[Extracted data entries]
------------------------

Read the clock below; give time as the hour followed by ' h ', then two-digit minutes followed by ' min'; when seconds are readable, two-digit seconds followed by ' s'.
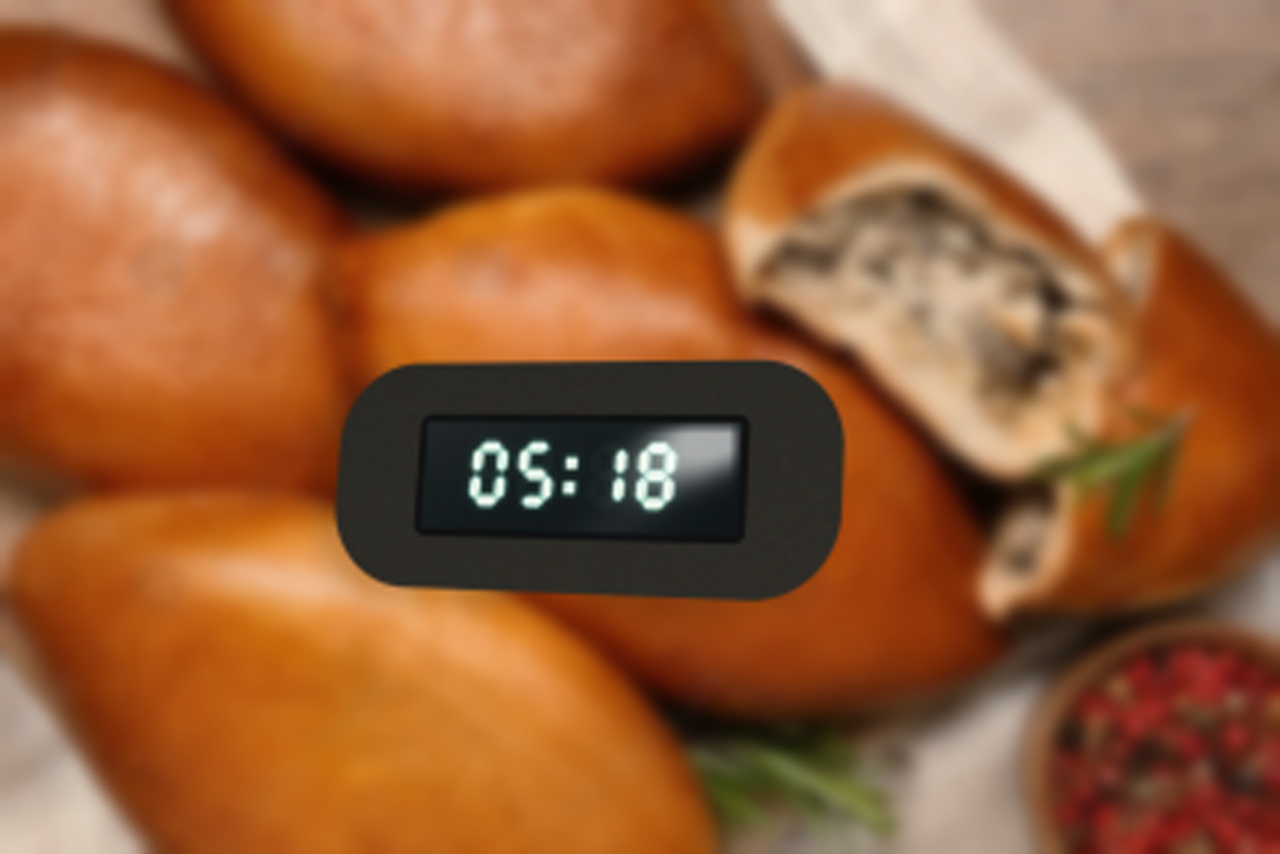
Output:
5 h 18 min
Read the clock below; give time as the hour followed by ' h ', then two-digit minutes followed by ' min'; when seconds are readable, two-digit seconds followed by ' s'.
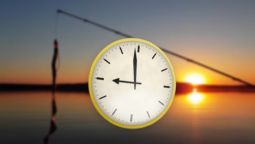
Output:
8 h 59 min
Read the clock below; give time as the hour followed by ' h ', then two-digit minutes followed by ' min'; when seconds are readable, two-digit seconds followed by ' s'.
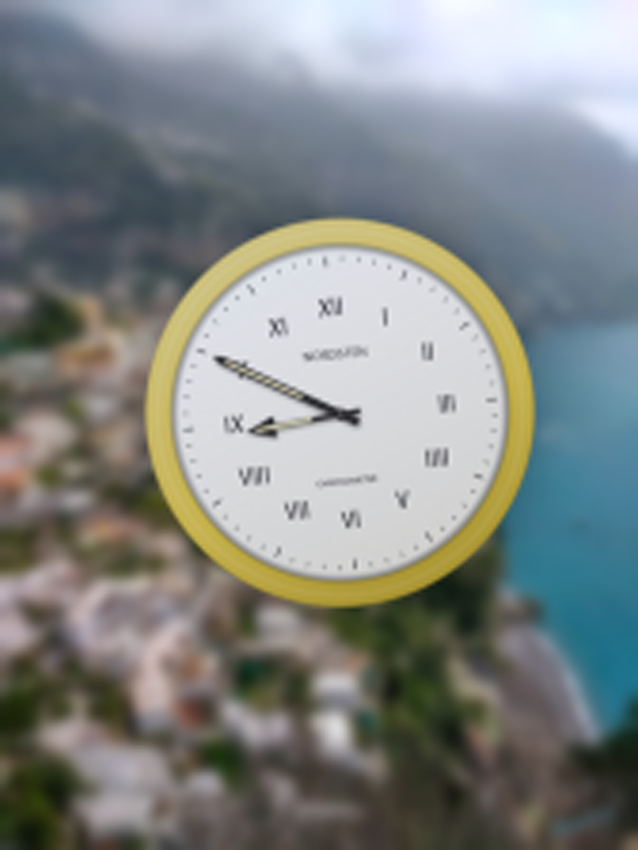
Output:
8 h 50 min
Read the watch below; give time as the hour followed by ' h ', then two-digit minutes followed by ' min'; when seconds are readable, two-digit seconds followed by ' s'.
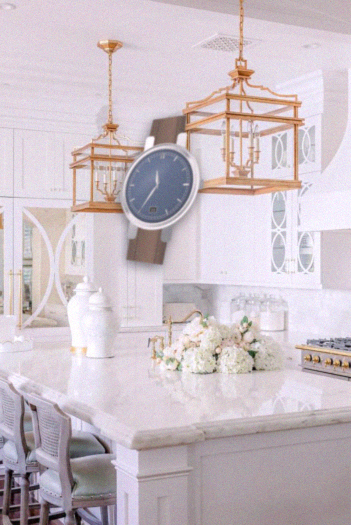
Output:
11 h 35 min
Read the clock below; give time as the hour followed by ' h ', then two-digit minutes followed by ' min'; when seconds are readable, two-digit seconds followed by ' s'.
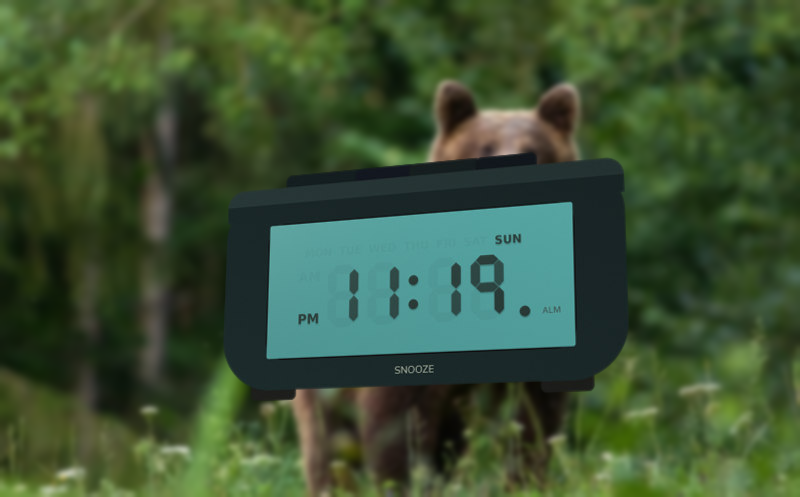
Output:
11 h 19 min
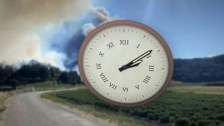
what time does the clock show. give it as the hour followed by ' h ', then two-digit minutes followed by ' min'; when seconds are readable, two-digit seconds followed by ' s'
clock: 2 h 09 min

------------------------

The task — Could you rewrite the data from the line containing "what time does" through the end of the data, changing "readable" to "visible" and leaving everything else unchanged?

Solution to the exercise —
what time does the clock show. give it as the hour followed by ' h ', then two-digit minutes followed by ' min'; when seconds are visible, two-digit seconds followed by ' s'
clock: 2 h 09 min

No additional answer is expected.